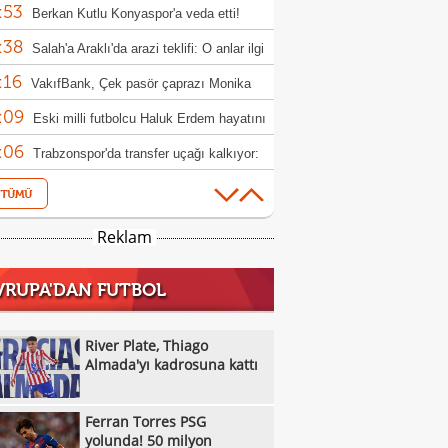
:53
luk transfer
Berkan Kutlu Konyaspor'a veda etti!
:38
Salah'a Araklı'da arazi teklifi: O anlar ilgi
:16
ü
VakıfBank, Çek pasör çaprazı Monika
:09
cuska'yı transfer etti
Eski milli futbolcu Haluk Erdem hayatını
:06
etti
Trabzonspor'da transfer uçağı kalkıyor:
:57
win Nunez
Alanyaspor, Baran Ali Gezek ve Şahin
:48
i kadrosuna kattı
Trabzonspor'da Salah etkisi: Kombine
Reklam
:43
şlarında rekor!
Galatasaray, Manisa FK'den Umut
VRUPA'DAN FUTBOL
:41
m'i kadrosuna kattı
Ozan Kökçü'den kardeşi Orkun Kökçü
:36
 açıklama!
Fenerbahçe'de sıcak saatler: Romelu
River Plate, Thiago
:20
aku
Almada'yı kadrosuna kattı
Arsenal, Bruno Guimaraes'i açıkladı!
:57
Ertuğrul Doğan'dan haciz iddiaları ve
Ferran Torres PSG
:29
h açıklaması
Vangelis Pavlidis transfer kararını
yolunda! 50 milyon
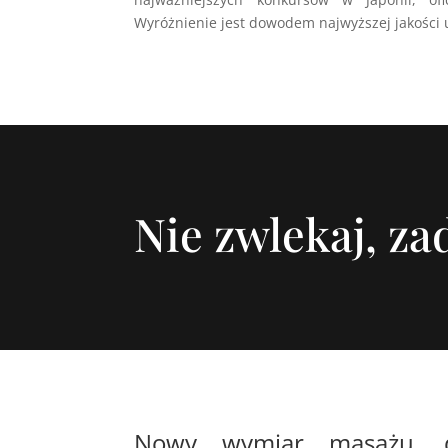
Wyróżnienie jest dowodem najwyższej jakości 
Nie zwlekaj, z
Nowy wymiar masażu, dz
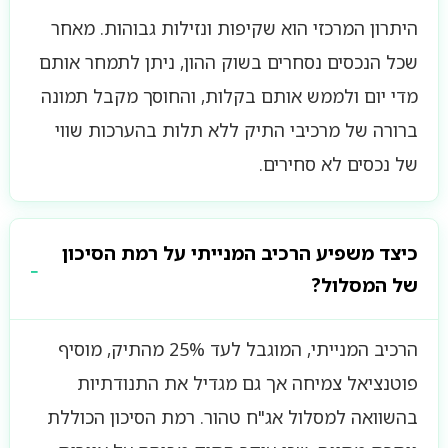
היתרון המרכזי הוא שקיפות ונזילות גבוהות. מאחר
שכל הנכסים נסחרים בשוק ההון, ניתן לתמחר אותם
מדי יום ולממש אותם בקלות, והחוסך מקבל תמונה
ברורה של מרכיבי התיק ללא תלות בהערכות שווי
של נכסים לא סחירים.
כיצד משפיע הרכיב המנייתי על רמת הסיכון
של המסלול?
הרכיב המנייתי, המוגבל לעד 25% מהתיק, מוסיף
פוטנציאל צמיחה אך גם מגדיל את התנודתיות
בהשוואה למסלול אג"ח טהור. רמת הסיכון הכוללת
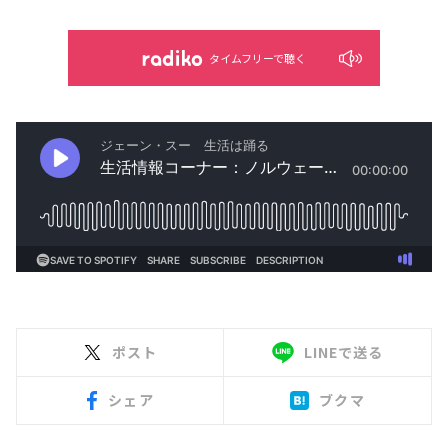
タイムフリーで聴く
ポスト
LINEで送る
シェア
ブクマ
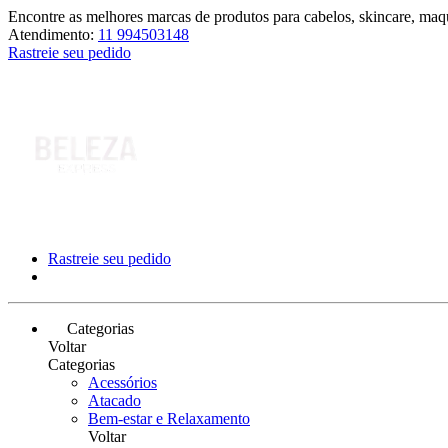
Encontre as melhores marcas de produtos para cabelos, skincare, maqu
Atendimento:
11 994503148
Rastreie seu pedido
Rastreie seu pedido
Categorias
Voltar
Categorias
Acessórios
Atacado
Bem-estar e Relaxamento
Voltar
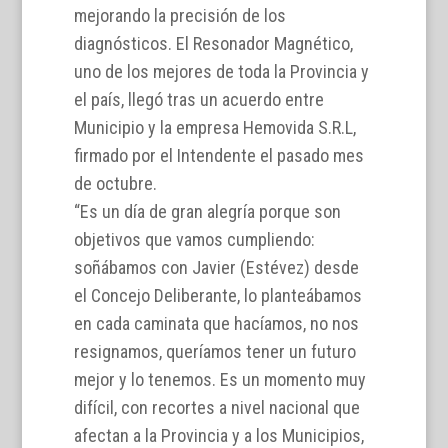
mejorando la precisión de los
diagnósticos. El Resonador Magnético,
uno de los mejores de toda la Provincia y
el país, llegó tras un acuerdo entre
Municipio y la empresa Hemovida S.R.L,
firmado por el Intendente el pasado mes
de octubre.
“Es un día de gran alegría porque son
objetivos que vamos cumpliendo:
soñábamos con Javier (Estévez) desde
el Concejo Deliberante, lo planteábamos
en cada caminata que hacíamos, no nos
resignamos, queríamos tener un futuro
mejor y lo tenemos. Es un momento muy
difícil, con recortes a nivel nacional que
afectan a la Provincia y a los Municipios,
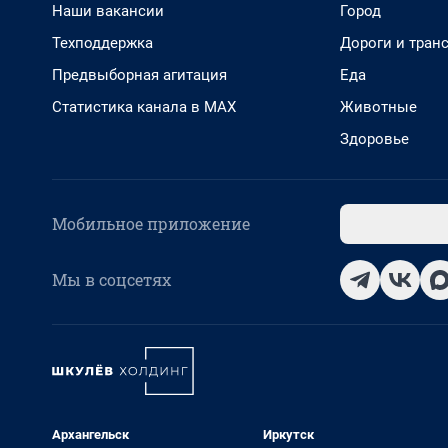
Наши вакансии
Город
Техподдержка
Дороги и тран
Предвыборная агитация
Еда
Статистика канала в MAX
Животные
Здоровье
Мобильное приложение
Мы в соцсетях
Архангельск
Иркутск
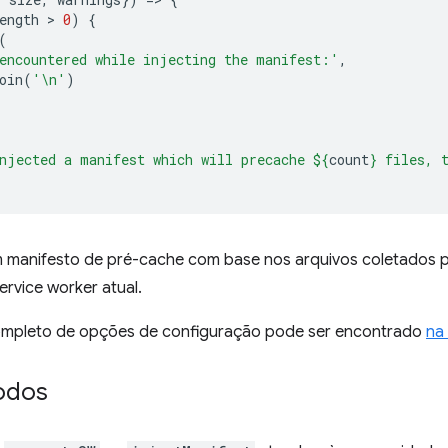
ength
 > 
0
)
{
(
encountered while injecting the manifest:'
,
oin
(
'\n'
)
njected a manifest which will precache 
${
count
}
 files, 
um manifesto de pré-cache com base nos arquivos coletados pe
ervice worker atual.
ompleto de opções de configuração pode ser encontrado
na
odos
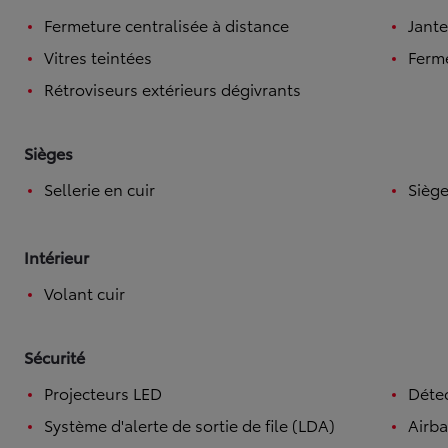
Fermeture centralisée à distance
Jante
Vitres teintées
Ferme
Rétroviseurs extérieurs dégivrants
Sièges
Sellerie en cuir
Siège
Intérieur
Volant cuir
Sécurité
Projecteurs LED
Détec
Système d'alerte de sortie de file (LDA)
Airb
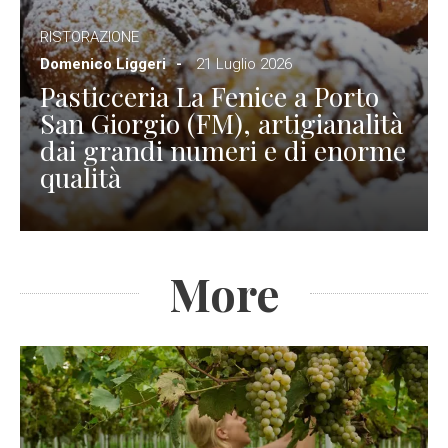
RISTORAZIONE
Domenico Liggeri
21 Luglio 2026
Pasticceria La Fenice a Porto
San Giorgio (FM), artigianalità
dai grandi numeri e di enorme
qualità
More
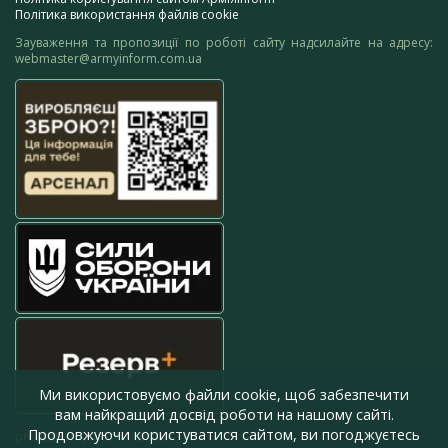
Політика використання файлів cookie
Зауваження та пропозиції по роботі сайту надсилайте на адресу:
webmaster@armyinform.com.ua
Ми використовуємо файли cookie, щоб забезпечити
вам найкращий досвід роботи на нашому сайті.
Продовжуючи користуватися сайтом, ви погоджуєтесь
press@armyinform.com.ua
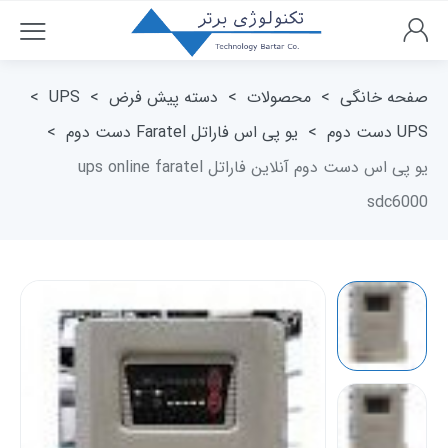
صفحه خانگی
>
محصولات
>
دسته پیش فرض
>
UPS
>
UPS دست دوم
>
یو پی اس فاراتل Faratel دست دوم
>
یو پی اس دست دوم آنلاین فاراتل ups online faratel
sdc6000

============================================================

**Job item:** What is needed is an exact copy of all the data, with no images in it.

**Expected answer:**
:53
luk transfer
Berkan Kutlu Konyaspor'a veda etti!
:38
Salah'a Araklı'da arazi teklifi: O anlar ilgi
:16
ü
VakıfBank, Çek pasör çaprazı Monika
:09
cuska'yı transfer etti
Eski milli futbolcu Haluk Erdem hayatını
:06
etti
Trabzonspor'da transfer uçağı kalkıyor:
:57
win Nunez
Alanyaspor, Baran Ali Gezek ve Şahin
:48
i kadrosuna kattı
Trabzonspor'da Salah etkisi: Kombine
Reklam
:43
şlarında rekor!
Galatasaray, Manisa FK'den Umut
VRUPA'DAN FUTBOL
:41
m'i kadrosuna kattı
Ozan Kökçü'den kardeşi Orkun Kökçü
:36
 açıklama!
Fenerbahçe'de sıcak saatler: Romelu
River Plate, Thiago
:20
aku
Almada'yı kadrosuna kattı
Arsenal, Bruno Guimaraes'i açıkladı!
:57
Ertuğrul Doğan'dan haciz iddiaları ve
Ferran Torres PSG
:29
h açıklaması
Vangelis Pavlidis transfer kararını
yolunda! 50 milyon
Wyróżnienie jest dowodem najwyższej jakości 
Nie zwlekaj, z
Nowy wymiar masażu, dz
היתרון המרכזי הוא שקיפות ונזילות גבוהות. מאחר
שכל הנכסים נסחרים בשוק ההון, ניתן לתמחר אותם
מדי יום ולממש אותם בקלות, והחוסך מקבל תמונה
ברורה של מרכיבי התיק ללא תלות בהערכות שווי
של נכסים לא סחירים.
כיצד משפיע הרכיב המנייתי על רמת הסיכון
של המסלול?
הרכיב המנייתי, המוגבל לעד 25% מהתיק, מוסיף
פוטנציאל צמיחה אך גם מגדיל את התנודתיות
בהשוואה למסלול אג"ח טהור. רמת הסיכון הכוללת
タイムフリーで聴く
ポスト
LINEで送る
シェア
ブクマ
Encontre as melhores marcas de produtos para cabelos, skincare, maqu
Atendimento:
11 994503148
Rastreie seu pedido
Rastreie seu pedido
Categorias
Voltar
Categorias
Acessórios
Atacado
Bem-estar e Relaxamento
Voltar
mejorando la precisión de los
diagnósticos. El Resonador Magnético,
uno de los mejores de toda la Provincia y
el país, llegó tras un acuerdo entre
Municipio y la empresa Hemovida S.R.L,
firmado por el Intendente el pasado mes
de octubre.
“Es un día de gran alegría porque son
objetivos que vamos cumpliendo:
soñábamos con Javier (Estévez) desde
el Concejo Deliberante, lo planteábamos
en cada caminata que hacíamos, no nos
resignamos, queríamos tener un futuro
mejor y lo tenemos. Es un momento muy
difícil, con recortes a nivel nacional que
afectan a la Provincia y a los Municipios,
Наши вакансии
Город
Техподдержка
Дороги и тран
Предвыборная агитация
Еда
Статистика канала в MAX
Животные
Здоровье
Мобильное приложение
Мы в соцсетях
Архангельск
Иркутск
ength
 > 
0
)
{
(
encountered while injecting the manifest:'
,
oin
(
'\n'
)
njected a manifest which will precache 
${
count
}
 files, 
um manifesto de pré-cache com base nos arquivos coletados pe
ervice worker atual.
ompleto de opções de configuração pode ser encontrado
na
odos
Fermeture centralisée à distance
Jante
Vitres teintées
Ferme
Rétroviseurs extérieurs dégivrants
Sièges
Sellerie en cuir
Siège
Intérieur
Volant cuir
Sécurité
Projecteurs LED
Détec
Système d'alerte de sortie de file (LDA)
Airb
RISTORAZIONE
Domenico Liggeri
21 Luglio 2026
Pasticceria La Fenice a Porto
San Giorgio (FM), artigianalità
dai grandi numeri e di enorme
qualità
More
Політика використання файлів cookie
Зауваження та пропозиції по роботі сайту надсилайте на адресу:
webmaster@armyinform.com.ua
Ми використовуємо файли cookie, щоб забезпечити
вам найкращий досвід роботи на нашому сайті.
Продовжуючи користуватися сайтом, ви погоджуєтесь
press@armyinform.com.ua
صفحه خانگی
>
محصولات
>
دسته پیش فرض
>
UPS
>
UPS دست دوم
>
یو پی اس فاراتل Faratel دست دوم
>
یو پی اس دست دوم آنلاین فاراتل ups online faratel
sdc6000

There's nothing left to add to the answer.